Seperti hari ini, ia sedang libur, Lily mengisi waktu sama mama Jani ke salon dan sedikit shopping. Dari siang mereka sudah pergi, jam dua belasan tepatnya.Sebelum ke salon, mereka makan dulu di rumah, jadi pas perawatan disalon nanti, mereka tidak akan kelaparan.
Lily berjalan berdampingan dengan mamanya di Plaza Indonesia, mereka masuk ke salon langganan yang sudah dipesan mama Jani. Walau orang salon bisa datang ke rumah, mama Jani lebih senang ke salonnya langsung, biar sekalian jalan - jalan seperti ini.
"Selamat datang bu Anjani dan kak Lily," sambut manajer salon yang menyambut mereka, mama Jani adalah pelanggan VIP mereka, wajar kalau sangat dikenal.
"Kami bisa langsung ya?" tanya mama Jani dengan wajah ramahnya.
"Bisa bu, silahkan."
Mereka masuk ruangan ViP seperti biasa dan mulai perawatan selama kurang lebih tiga jam.
Selesai perawatan, mereka keluar untuk shopping.
*
Mereka menikmati suasana sore yang tidak terlalu ramai di Mal ini sepulang dari salon dan sedikit berbelanja. Tangan Lily sesekali menggandeng lengan Mama Jani, sambil sesekali melirik etalase toko yang mereka lewati, padahal ditangan kirinya sudah ada dua paperbag.

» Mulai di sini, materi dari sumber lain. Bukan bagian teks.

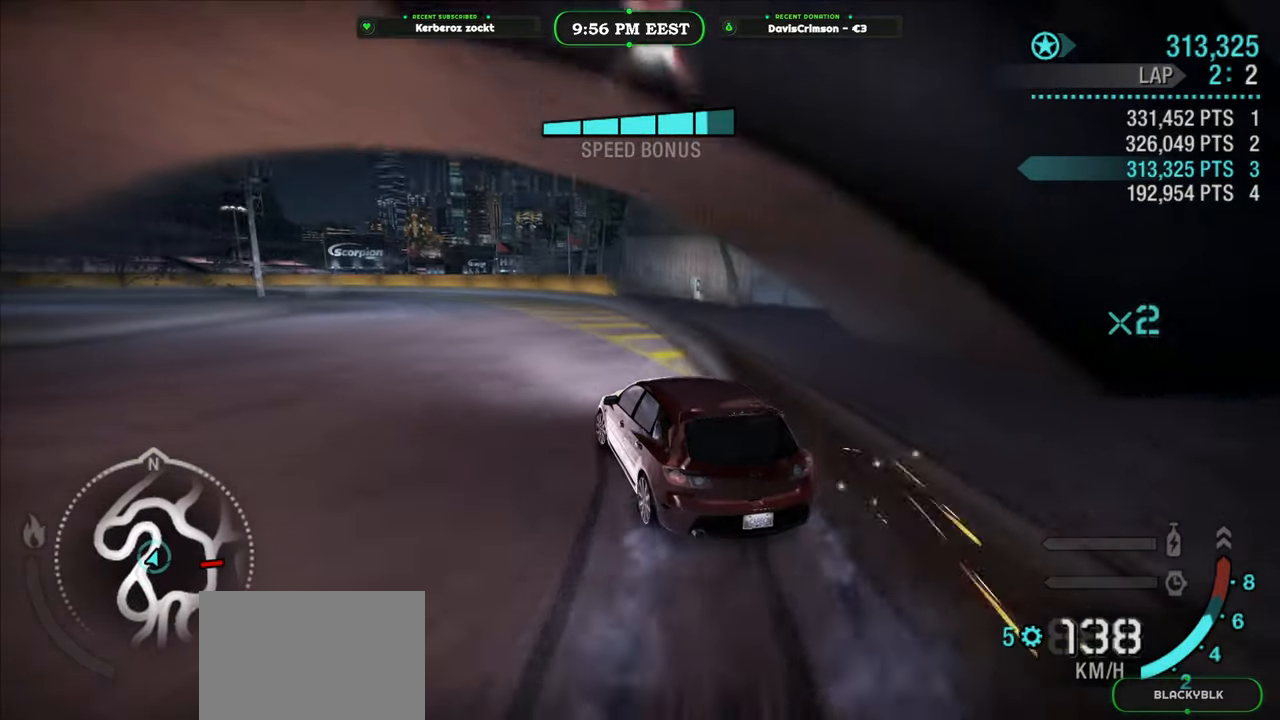
{"buttons": ["R2"], "left_stick": "center", "right_stick": "center", "events": [[83, "left_stick", "center"], [150, "left_stick", "right"], [383, "left_stick", "center"]]}
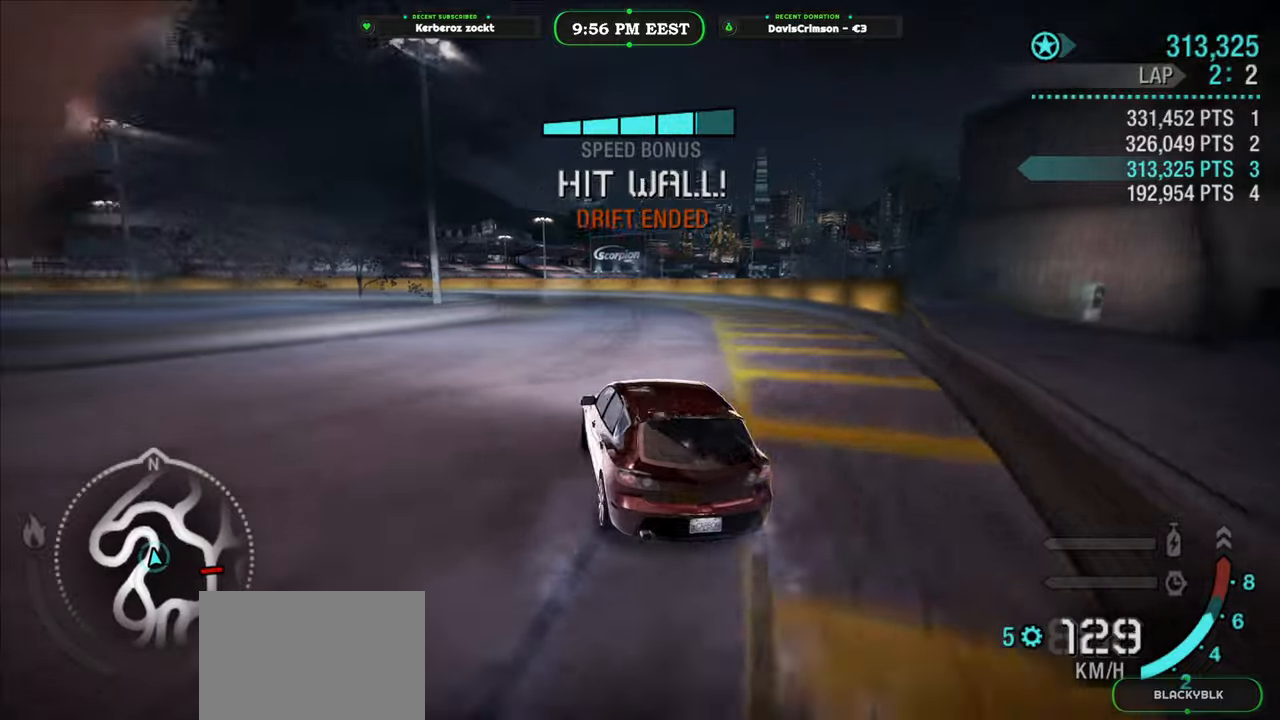
{"buttons": ["R2"], "left_stick": "center", "right_stick": "center", "events": []}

"Masih mau belanja?" tanya mama Jani.
"Nggak, cuma ngelirik doang."
Mama Jani terkekeh.
"Beli juga nggak apa - apa."
"Nggak tahu juga mau beli apa."
"Baju itu bagus, Teh," kata mama Jani sambil menunjuk satu baju yang dipakai Manekin disebuah butik merek terkenal.
Mereka berjalan lagi.
"Baju pestaku masih ada yang belum dipake tuh dua, udah jarang datang ke pesta sejak jaga malam minggu di IGD."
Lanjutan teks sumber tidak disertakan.